* [SOURCE]:
-- Start --

The tech-heavy Nasdaq plunged by 30% last year, marking the third-worst year since the 2008 crisis and the bursting of the dot-com bubble in 2000.

But there’s been a major rebound in 2023. The Nasdaq is so far up by 15%, while on the ASX, the Info Tech [XIJ] index is up 8%.

Experts believe that tech investors could stay away from that volatility if they invested in companies with a clear product focus that serves a growing, large market.

Against that backdrop, Sam Allert, the CEO of ASX-listed Reckon (ASX:RKN), believes there are three things investors should look for in a tech company:


1. Sustainable growth

“Going back a couple of years ago, there’s no question that it was all about high growth, and that’s what everyone was looking for in tech stocks,” Allert told Stockhead.

“But for many companies, even with their growth they weren’t generating cash.

“So they had to raise more and more capital, and there was a time where they were raising at valuations close to 15x times revenue.

“I understand the excitement around that and I’m a big believer in tech, but I could never get my head around those kind of valuations when there wasn’t a real clear path to profitability.

“For Reckon, growth at all costs has never been our philosophy.

“Our focus has always been on delivering the best solutions, but also making sure we’re generating profit and cash that ultimately enables us to invest in product development and marketing.”


2. Recurring revenue

“Tech investors are also looking for a much clearer and defined strategy structure from companies, in other words: where do you play and how are you going to win, ”Allert told Stockhead.

-- End --

* [GIVEN RECORDS]:

-- Start --

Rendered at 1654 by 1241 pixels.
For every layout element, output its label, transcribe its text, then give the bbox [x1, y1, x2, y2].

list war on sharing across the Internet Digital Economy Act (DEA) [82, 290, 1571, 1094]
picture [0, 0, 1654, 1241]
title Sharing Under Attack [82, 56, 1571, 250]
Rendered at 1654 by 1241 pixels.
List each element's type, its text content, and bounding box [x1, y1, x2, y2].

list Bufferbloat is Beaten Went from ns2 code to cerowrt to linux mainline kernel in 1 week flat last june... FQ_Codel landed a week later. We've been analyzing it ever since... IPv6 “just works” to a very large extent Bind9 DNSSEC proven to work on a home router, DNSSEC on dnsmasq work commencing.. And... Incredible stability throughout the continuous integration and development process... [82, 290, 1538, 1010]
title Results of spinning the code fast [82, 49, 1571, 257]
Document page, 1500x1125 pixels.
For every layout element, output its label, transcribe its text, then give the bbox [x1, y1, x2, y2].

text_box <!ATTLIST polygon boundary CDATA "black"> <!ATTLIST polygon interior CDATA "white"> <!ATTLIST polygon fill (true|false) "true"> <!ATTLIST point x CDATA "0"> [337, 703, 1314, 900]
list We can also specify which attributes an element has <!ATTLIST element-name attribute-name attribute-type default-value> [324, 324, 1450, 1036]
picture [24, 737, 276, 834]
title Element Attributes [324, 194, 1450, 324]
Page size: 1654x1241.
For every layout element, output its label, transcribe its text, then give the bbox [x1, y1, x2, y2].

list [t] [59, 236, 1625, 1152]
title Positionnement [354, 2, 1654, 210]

-- End --

* [ACTIONS TO TAKE]:
a - According to the tech stocks article, by what percentage did the Nasdaq fall last year?
b - Please mark each statement (i), (ii), (iii) yes or no against the tech stocks article, and quote the words that decide it. (i) The ASX Info Tech index is up 15% in 2023. (ii) Allert says growth at all costs has never been Reckon's philosophy. (iii) Sam Allert is the CEO of Reckon.
c - Rewrite everything from "1. Sustainable growth" down to "weren’t generating cash." in the tech stocks article, putting "rapid growth" in place of "high growth".

* [TASK ANSWERS]:
a - 30%

b -
(i) No: "on the ASX, the Info Tech [XIJ] index is up 8%"
(ii) Yes: "For Reckon, growth at all costs has never been our philosophy."
(iii) Yes: "Sam Allert, the CEO of ASX-listed Reckon (ASX:RKN)"

c -
1. Sustainable growth

“Going back a couple of years ago, there’s no question that it was all about rapid growth, and that’s what everyone was looking for in tech stocks,” Allert told Stockhead.

“But for many companies, even with their growth they weren’t generating cash.